Believe it or not, the video game culture that parents often loathe is largely responsible for their children’s interest in soccer. FIFA is as popular as it’s ever been, and the more you play, the more you learn.
“My guys learn more about players and formation and movement from FIFA than they do from watching the game,” Martorana said, laughing.
But the MLS is playing its part as well. It’s growth, paired with the presence of recognizable national team players in the league, has buoyed the game. The rest of the world may not care about the MLS, but that’s okay; it doesn’t need to. So long as the fans here are behind it, it’s doing its job for the game of soccer.

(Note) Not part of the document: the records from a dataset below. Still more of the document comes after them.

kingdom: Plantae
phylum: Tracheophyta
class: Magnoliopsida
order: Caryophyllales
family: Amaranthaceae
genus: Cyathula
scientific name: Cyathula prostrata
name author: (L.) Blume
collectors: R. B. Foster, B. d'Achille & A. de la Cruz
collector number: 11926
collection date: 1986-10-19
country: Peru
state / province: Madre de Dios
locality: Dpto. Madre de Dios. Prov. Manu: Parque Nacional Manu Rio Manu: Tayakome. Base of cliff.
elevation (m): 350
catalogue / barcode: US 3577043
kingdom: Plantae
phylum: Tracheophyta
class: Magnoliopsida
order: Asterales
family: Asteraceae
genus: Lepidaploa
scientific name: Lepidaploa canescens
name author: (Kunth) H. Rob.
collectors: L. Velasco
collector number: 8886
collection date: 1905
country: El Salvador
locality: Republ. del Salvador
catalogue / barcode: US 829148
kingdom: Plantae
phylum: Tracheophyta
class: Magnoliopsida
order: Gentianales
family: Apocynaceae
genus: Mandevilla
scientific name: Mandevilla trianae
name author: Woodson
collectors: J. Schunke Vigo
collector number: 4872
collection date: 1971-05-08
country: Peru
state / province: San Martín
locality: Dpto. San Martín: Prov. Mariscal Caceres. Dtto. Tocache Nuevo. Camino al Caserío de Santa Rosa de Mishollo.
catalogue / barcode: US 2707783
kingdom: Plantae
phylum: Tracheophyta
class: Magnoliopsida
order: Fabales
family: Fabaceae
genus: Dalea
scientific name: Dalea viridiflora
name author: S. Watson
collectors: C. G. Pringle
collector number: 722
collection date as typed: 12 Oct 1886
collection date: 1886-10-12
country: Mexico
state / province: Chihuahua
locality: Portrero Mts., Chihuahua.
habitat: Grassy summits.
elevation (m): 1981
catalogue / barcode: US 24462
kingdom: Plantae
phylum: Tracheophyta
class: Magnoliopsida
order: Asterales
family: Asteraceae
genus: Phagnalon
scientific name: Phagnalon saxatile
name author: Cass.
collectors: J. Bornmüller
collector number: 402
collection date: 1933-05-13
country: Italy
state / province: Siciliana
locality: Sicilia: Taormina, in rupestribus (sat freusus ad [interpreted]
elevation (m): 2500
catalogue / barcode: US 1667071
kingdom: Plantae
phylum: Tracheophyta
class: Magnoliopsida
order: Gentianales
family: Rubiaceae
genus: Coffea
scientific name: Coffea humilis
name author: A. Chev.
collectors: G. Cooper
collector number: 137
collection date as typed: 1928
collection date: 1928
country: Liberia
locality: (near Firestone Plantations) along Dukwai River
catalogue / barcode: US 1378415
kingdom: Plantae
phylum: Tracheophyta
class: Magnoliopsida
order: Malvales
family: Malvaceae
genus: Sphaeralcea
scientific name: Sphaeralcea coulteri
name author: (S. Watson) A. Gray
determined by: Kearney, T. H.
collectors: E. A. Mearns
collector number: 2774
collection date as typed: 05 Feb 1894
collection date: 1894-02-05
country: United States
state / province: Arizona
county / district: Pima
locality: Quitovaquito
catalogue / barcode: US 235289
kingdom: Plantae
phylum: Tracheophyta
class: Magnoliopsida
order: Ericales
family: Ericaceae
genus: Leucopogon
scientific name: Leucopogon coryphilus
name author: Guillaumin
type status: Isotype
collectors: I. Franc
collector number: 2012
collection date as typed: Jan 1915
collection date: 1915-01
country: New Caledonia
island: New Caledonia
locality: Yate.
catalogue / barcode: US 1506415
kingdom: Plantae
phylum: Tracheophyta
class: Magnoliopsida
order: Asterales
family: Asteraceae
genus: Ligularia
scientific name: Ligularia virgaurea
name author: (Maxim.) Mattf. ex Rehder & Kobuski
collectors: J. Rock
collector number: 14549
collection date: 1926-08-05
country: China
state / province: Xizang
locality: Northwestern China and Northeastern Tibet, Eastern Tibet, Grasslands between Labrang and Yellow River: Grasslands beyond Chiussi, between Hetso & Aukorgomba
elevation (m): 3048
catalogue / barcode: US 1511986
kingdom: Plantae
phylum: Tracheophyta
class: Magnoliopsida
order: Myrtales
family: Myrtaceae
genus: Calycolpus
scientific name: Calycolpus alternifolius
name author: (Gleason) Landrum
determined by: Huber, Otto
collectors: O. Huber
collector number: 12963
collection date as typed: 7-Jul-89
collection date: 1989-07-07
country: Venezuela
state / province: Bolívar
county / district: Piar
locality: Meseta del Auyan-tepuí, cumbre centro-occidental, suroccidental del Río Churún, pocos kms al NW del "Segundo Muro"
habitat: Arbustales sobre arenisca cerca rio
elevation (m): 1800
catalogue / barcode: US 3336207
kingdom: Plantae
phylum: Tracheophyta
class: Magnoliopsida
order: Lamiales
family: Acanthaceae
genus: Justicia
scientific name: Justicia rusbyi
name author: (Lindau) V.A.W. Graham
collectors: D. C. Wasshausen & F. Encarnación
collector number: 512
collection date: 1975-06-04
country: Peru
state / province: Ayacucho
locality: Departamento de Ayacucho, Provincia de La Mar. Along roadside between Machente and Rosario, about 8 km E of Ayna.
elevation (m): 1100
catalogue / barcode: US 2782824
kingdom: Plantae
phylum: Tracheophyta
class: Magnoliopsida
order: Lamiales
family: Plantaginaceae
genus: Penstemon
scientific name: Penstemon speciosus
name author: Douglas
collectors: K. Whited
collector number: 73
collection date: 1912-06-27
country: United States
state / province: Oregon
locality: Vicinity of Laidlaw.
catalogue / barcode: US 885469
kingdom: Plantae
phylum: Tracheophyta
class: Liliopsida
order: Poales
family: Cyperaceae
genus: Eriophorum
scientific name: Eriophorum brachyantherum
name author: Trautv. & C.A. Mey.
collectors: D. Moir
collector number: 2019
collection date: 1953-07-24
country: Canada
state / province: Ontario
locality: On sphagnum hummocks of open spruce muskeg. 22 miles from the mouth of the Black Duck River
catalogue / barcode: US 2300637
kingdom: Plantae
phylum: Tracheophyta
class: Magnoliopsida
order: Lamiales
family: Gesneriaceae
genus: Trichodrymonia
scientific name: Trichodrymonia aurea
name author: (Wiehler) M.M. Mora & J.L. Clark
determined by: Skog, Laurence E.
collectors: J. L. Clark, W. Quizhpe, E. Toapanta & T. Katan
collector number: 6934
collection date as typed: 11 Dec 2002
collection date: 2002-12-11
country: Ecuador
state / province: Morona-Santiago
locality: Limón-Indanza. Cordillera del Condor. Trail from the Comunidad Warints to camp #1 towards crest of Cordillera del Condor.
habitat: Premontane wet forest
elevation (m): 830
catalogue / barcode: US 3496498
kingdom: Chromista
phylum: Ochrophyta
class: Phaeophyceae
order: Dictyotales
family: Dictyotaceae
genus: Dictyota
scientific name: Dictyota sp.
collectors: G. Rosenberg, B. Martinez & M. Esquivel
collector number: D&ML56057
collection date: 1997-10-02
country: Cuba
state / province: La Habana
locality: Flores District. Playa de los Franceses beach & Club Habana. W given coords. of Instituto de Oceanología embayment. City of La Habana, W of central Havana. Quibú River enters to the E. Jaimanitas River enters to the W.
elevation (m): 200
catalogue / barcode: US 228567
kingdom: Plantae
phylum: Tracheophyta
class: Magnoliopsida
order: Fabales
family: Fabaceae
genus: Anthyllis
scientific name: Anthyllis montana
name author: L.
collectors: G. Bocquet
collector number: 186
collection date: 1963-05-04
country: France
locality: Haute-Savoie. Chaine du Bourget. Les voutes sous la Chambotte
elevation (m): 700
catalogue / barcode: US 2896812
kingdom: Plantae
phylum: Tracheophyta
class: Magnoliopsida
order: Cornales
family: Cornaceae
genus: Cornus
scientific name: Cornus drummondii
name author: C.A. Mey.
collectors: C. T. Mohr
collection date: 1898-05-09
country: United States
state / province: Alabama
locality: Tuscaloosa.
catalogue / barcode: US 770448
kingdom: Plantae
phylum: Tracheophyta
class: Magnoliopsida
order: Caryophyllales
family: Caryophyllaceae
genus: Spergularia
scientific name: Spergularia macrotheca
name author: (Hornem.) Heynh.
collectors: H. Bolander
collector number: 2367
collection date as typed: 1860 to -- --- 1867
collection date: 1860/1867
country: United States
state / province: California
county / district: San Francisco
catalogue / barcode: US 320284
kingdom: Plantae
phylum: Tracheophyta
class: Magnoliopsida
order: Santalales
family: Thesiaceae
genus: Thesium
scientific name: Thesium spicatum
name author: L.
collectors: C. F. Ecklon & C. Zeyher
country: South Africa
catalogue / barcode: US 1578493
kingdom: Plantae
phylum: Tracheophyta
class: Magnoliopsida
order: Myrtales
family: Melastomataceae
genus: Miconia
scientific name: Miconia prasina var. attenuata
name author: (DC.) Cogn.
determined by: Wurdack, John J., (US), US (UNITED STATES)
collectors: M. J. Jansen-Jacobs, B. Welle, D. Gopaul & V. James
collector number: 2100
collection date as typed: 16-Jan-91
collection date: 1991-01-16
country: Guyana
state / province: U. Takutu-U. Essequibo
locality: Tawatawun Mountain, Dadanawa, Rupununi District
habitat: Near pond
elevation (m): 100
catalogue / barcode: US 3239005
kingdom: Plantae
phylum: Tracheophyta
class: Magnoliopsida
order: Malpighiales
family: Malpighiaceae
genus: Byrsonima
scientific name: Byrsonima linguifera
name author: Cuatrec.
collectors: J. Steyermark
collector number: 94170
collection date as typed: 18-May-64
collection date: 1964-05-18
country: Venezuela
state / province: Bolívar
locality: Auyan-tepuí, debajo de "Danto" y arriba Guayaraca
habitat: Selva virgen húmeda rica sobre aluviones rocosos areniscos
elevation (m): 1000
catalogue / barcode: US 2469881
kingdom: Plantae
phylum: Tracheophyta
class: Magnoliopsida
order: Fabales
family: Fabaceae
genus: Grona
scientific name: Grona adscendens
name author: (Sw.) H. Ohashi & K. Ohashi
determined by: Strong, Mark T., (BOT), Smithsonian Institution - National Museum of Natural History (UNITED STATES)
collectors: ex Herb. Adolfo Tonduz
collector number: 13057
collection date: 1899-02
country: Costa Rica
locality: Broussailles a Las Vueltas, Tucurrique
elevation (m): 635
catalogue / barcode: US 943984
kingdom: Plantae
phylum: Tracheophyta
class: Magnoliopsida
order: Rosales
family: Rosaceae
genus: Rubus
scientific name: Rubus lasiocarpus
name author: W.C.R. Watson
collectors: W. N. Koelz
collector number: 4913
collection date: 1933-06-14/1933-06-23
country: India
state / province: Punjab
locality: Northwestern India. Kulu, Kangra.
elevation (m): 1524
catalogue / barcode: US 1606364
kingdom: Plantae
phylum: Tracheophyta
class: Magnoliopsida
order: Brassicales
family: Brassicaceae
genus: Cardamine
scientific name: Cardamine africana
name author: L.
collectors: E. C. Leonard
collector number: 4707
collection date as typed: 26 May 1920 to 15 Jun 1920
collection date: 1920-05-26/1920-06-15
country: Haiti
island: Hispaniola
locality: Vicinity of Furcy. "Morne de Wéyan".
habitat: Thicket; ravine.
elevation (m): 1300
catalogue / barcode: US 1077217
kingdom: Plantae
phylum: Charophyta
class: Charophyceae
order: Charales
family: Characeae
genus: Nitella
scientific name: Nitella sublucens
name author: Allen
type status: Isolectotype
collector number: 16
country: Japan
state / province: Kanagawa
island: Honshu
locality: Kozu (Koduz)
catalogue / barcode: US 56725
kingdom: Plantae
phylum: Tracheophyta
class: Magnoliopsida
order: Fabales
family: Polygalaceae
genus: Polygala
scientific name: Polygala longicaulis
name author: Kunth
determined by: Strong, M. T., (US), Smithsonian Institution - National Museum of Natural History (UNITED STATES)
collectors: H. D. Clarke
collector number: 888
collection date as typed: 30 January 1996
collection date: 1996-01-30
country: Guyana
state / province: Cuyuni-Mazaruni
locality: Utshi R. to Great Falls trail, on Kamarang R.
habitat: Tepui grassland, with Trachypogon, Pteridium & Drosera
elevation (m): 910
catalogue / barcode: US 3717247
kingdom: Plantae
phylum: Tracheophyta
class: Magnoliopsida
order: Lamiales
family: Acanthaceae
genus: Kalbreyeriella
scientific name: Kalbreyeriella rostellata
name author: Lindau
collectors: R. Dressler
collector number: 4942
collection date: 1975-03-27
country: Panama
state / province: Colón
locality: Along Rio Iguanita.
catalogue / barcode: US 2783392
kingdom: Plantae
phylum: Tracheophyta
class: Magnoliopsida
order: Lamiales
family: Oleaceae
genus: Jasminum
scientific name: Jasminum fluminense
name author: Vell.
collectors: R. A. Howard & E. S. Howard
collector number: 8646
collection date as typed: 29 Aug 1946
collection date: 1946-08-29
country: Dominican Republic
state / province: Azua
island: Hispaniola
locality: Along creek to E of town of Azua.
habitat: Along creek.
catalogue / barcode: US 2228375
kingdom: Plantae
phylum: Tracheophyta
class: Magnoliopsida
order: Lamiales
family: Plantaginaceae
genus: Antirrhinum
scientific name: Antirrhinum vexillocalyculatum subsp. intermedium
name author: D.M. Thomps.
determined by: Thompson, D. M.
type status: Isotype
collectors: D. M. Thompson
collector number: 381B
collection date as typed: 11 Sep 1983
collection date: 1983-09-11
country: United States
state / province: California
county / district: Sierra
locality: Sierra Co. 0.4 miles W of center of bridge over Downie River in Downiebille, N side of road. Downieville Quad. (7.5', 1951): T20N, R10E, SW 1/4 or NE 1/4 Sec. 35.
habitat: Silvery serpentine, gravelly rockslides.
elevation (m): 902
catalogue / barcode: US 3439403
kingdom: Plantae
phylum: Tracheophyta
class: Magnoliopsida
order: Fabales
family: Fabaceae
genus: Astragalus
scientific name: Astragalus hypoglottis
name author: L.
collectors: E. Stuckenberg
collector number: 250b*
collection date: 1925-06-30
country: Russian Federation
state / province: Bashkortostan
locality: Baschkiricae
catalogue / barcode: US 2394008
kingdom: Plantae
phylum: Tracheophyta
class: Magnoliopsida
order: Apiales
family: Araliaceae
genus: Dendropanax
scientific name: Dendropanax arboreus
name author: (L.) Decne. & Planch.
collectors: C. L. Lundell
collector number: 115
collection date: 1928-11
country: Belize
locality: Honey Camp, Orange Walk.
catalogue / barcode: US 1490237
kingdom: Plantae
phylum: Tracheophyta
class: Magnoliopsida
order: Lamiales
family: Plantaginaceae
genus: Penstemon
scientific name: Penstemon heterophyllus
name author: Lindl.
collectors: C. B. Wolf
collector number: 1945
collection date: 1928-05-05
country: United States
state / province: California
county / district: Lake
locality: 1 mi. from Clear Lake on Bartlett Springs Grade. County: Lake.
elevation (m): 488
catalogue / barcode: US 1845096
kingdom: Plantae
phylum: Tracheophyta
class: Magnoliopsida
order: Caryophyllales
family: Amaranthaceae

For now, all eyes are turned to the national team and its journey to Brazil. There’s no question it will have the support of the fans at home. In fact, that’s something Matt Potter says he’s jealous of. “The USA has that fighting mentality, like ‘we can do it.’ England almost goes into it not believing they can win.”
Nothing will be said about England’s enthusiasm, but America is definitely excited to see its team in action. Maybe, just maybe, that spotlight won’t fade after this summer’s World Cup is over.